### TASK OBJECTIVE:
Nothing more is wanted than an exact repeat of the data below.

[Saved entries]
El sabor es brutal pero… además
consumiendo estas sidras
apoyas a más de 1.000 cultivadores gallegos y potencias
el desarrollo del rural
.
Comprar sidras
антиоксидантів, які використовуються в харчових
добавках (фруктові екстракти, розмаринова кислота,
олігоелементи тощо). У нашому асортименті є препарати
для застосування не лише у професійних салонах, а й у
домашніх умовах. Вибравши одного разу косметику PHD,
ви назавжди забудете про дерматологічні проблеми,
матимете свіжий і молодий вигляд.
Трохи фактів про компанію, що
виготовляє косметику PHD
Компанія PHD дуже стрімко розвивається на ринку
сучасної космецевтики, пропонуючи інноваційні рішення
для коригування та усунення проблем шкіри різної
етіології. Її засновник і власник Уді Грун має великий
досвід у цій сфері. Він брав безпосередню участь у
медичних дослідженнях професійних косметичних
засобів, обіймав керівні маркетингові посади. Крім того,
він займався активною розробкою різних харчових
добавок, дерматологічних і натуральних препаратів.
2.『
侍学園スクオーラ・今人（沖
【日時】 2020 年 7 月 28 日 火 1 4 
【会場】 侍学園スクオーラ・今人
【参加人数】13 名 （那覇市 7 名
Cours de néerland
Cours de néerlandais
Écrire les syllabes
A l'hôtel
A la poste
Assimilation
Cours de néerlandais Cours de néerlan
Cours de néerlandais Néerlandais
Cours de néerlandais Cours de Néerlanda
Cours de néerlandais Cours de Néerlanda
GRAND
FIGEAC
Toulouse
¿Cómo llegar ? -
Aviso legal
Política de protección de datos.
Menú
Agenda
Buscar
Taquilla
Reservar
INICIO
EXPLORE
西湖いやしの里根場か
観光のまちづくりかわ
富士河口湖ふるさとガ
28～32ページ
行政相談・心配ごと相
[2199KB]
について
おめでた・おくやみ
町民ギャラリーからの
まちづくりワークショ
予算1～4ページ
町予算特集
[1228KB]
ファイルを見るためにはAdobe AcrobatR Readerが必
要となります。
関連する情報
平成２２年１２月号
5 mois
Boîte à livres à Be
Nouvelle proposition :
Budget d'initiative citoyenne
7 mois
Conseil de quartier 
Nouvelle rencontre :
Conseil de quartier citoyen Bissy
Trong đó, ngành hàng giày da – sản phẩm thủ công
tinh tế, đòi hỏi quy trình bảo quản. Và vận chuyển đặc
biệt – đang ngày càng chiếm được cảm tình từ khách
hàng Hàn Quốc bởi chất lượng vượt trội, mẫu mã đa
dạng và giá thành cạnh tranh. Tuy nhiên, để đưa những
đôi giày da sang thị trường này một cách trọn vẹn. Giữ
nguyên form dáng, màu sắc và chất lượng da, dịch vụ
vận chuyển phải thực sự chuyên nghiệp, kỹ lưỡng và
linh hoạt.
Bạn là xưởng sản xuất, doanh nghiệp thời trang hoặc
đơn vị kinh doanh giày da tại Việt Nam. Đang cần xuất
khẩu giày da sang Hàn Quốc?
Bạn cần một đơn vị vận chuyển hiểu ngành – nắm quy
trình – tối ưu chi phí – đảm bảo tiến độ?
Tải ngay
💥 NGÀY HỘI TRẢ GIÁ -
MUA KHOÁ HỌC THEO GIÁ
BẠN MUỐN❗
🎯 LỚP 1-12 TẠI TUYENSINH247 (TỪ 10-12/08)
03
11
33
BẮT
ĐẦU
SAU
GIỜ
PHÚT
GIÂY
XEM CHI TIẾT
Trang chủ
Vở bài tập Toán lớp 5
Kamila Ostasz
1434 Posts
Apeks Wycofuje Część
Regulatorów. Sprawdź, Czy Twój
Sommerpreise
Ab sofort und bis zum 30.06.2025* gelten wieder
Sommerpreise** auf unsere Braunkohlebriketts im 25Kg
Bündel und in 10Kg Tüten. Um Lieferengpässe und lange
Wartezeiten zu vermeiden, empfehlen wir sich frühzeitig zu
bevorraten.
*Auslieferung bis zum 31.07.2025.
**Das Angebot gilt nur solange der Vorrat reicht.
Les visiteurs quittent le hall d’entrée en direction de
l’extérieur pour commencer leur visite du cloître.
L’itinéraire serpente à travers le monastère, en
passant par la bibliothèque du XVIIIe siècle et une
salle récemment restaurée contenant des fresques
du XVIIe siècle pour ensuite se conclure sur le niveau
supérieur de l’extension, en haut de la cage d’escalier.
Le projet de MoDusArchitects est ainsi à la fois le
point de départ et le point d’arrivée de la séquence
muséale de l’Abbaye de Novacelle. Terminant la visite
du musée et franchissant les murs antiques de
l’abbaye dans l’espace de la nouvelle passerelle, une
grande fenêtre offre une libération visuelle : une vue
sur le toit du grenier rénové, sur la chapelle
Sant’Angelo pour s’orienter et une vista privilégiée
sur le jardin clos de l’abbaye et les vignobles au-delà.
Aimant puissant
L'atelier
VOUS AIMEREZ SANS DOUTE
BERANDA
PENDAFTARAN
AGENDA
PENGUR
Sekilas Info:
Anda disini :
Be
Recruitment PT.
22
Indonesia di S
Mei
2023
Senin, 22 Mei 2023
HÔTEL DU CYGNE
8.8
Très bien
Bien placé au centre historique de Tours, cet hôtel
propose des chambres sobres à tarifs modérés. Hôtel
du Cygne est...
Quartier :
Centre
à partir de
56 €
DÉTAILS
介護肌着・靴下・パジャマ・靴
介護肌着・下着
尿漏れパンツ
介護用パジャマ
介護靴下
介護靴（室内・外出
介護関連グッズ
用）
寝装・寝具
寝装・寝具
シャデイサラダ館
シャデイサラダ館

### RESULT OF THE TASK:
El sabor es brutal pero… además
consumiendo estas sidras
apoyas a más de 1.000 cultivadores gallegos y potencias
el desarrollo del rural
.
Comprar sidras
антиоксидантів, які використовуються в харчових
добавках (фруктові екстракти, розмаринова кислота,
олігоелементи тощо). У нашому асортименті є препарати
для застосування не лише у професійних салонах, а й у
домашніх умовах. Вибравши одного разу косметику PHD,
ви назавжди забудете про дерматологічні проблеми,
матимете свіжий і молодий вигляд.
Трохи фактів про компанію, що
виготовляє косметику PHD
Компанія PHD дуже стрімко розвивається на ринку
сучасної космецевтики, пропонуючи інноваційні рішення
для коригування та усунення проблем шкіри різної
етіології. Її засновник і власник Уді Грун має великий
досвід у цій сфері. Він брав безпосередню участь у
медичних дослідженнях професійних косметичних
засобів, обіймав керівні маркетингові посади. Крім того,
він займався активною розробкою різних харчових
добавок, дерматологічних і натуральних препаратів.
2.『
侍学園スクオーラ・今人（沖
【日時】 2020 年 7 月 28 日 火 1 4 
【会場】 侍学園スクオーラ・今人
【参加人数】13 名 （那覇市 7 名
Cours de néerland
Cours de néerlandais
Écrire les syllabes
A l'hôtel
A la poste
Assimilation
Cours de néerlandais Cours de néerlan
Cours de néerlandais Néerlandais
Cours de néerlandais Cours de Néerlanda
Cours de néerlandais Cours de Néerlanda
GRAND
FIGEAC
Toulouse
¿Cómo llegar ? -
Aviso legal
Política de protección de datos.
Menú
Agenda
Buscar
Taquilla
Reservar
INICIO
EXPLORE
西湖いやしの里根場か
観光のまちづくりかわ
富士河口湖ふるさとガ
28～32ページ
行政相談・心配ごと相
[2199KB]
について
おめでた・おくやみ
町民ギャラリーからの
まちづくりワークショ
予算1～4ページ
町予算特集
[1228KB]
ファイルを見るためにはAdobe AcrobatR Readerが必
要となります。
関連する情報
平成２２年１２月号
5 mois
Boîte à livres à Be
Nouvelle proposition :
Budget d'initiative citoyenne
7 mois
Conseil de quartier 
Nouvelle rencontre :
Conseil de quartier citoyen Bissy
Trong đó, ngành hàng giày da – sản phẩm thủ công
tinh tế, đòi hỏi quy trình bảo quản. Và vận chuyển đặc
biệt – đang ngày càng chiếm được cảm tình từ khách
hàng Hàn Quốc bởi chất lượng vượt trội, mẫu mã đa
dạng và giá thành cạnh tranh. Tuy nhiên, để đưa những
đôi giày da sang thị trường này một cách trọn vẹn. Giữ
nguyên form dáng, màu sắc và chất lượng da, dịch vụ
vận chuyển phải thực sự chuyên nghiệp, kỹ lưỡng và
linh hoạt.
Bạn là xưởng sản xuất, doanh nghiệp thời trang hoặc
đơn vị kinh doanh giày da tại Việt Nam. Đang cần xuất
khẩu giày da sang Hàn Quốc?
Bạn cần một đơn vị vận chuyển hiểu ngành – nắm quy
trình – tối ưu chi phí – đảm bảo tiến độ?
Tải ngay
💥 NGÀY HỘI TRẢ GIÁ -
MUA KHOÁ HỌC THEO GIÁ
BẠN MUỐN❗
🎯 LỚP 1-12 TẠI TUYENSINH247 (TỪ 10-12/08)
03
11
33
BẮT
ĐẦU
SAU
GIỜ
PHÚT
GIÂY
XEM CHI TIẾT
Trang chủ
Vở bài tập Toán lớp 5
Kamila Ostasz
1434 Posts
Apeks Wycofuje Część
Regulatorów. Sprawdź, Czy Twój
Sommerpreise
Ab sofort und bis zum 30.06.2025* gelten wieder
Sommerpreise** auf unsere Braunkohlebriketts im 25Kg
Bündel und in 10Kg Tüten. Um Lieferengpässe und lange
Wartezeiten zu vermeiden, empfehlen wir sich frühzeitig zu
bevorraten.
*Auslieferung bis zum 31.07.2025.
**Das Angebot gilt nur solange der Vorrat reicht.
Les visiteurs quittent le hall d’entrée en direction de
l’extérieur pour commencer leur visite du cloître.
L’itinéraire serpente à travers le monastère, en
passant par la bibliothèque du XVIIIe siècle et une
salle récemment restaurée contenant des fresques
du XVIIe siècle pour ensuite se conclure sur le niveau
supérieur de l’extension, en haut de la cage d’escalier.
Le projet de MoDusArchitects est ainsi à la fois le
point de départ et le point d’arrivée de la séquence
muséale de l’Abbaye de Novacelle. Terminant la visite
du musée et franchissant les murs antiques de
l’abbaye dans l’espace de la nouvelle passerelle, une
grande fenêtre offre une libération visuelle : une vue
sur le toit du grenier rénové, sur la chapelle
Sant’Angelo pour s’orienter et une vista privilégiée
sur le jardin clos de l’abbaye et les vignobles au-delà.
Aimant puissant
L'atelier
VOUS AIMEREZ SANS DOUTE
BERANDA
PENDAFTARAN
AGENDA
PENGUR
Sekilas Info:
Anda disini :
Be
Recruitment PT.
22
Indonesia di S
Mei
2023
Senin, 22 Mei 2023
HÔTEL DU CYGNE
8.8
Très bien
Bien placé au centre historique de Tours, cet hôtel
propose des chambres sobres à tarifs modérés. Hôtel
du Cygne est...
Quartier :
Centre
à partir de
56 €
DÉTAILS
介護肌着・靴下・パジャマ・靴
介護肌着・下着
尿漏れパンツ
介護用パジャマ
介護靴下
介護靴（室内・外出
介護関連グッズ
用）
寝装・寝具
寝装・寝具
シャデイサラダ館
シャデイサラダ館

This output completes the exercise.